# Passage shown
The relatively high bar for setting up OpenClaw has generated a sense of exclusivity, creating a natural opening for a service industry to start unfolding around it. On Chinese e-commerce platforms like Taobao and JD, a simple search for “OpenClaw” now returns hundreds of listings, most of them installation guides and technical support packages aimed at nontechnical users, priced anywhere from 100 to 700 RMB (approximately $15 to $100). At the higher end, many vendors offer to come to help you in person.
Like Feng, most providers of these services are early adopters with some technical ability who are looking for a side gig. But as demand has surged, some have found themselves overwhelmed. Xie, the developer in Shenzhen who created tools to layer on OpenClaw, was asked by a friend who runs one such business to help out over the weekend; the friend had a customer who worked in e-commerce and had little technical experience, so Xie had to show up in person to get it done. He walked away with 600 RMB ($87) for the afternoon.
The growing demand has also pushed vendors like Feng to expand quickly. He has now standardized his operation into tiers: a basic installation, a custom package where users can make specific requests like configuring a preferred chat app, and an ongoing tutoring service for those who want a hand to hold as they find their footing with the technology.

# Dataset records
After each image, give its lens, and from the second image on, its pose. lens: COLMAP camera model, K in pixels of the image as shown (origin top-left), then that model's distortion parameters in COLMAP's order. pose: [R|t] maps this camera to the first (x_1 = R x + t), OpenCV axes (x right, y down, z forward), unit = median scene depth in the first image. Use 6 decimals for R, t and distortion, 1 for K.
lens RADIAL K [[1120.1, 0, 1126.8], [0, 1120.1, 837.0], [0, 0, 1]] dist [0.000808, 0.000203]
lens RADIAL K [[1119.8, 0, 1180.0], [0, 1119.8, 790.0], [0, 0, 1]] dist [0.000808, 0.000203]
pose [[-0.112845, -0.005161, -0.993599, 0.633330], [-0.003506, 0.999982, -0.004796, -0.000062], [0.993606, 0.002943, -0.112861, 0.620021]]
* * *
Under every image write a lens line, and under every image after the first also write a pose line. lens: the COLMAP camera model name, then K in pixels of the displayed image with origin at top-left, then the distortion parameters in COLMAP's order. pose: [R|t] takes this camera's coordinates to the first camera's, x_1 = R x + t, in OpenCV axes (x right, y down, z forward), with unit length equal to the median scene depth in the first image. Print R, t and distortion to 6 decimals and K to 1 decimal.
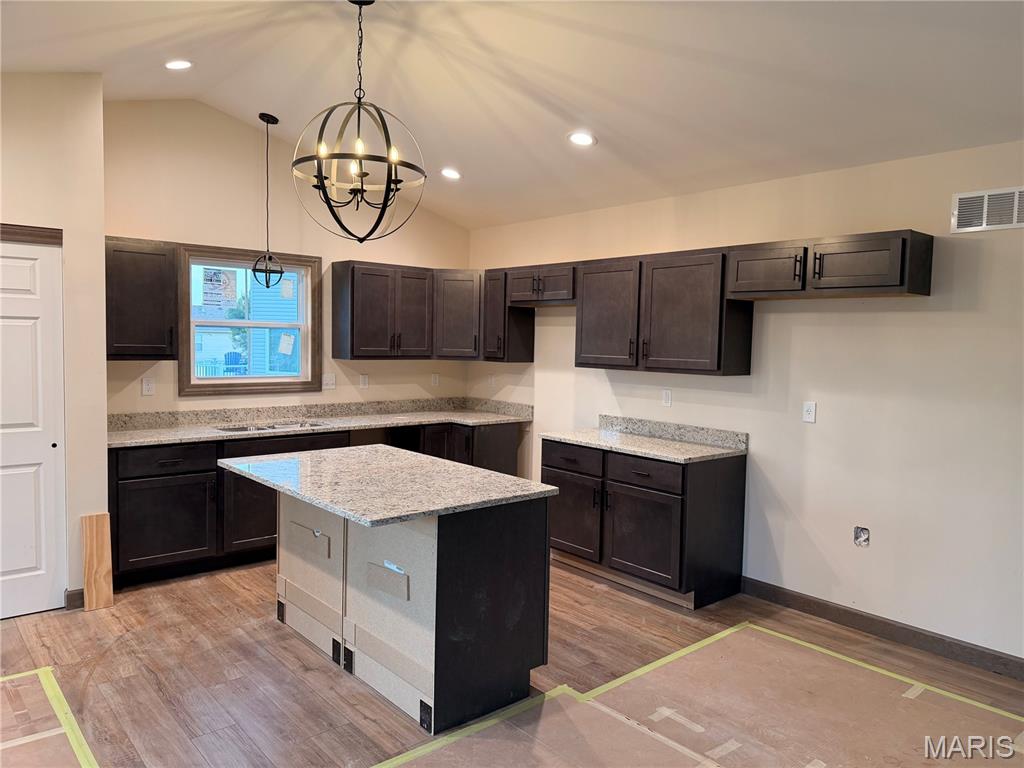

# Actions to take
a – In the passage on OpenClaw services, what price range do the listings on Taobao and JD carry?
b – Reproduce the part of the passage on OpenClaw services that opens with the words containing "The growing demand" and closes with "with the technology.", replacing "tutoring service" with "coaching service".

# Per-task outputs
a – The listings range from 100 to 700 RMB (approximately $15 to $100).

b –
The growing demand has also pushed vendors like Feng to expand quickly. He has now standardized his operation into tiers: a basic installation, a custom package where users can make specific requests like configuring a preferred chat app, and an ongoing coaching service for those who want a hand to hold as they find their footing with the technology.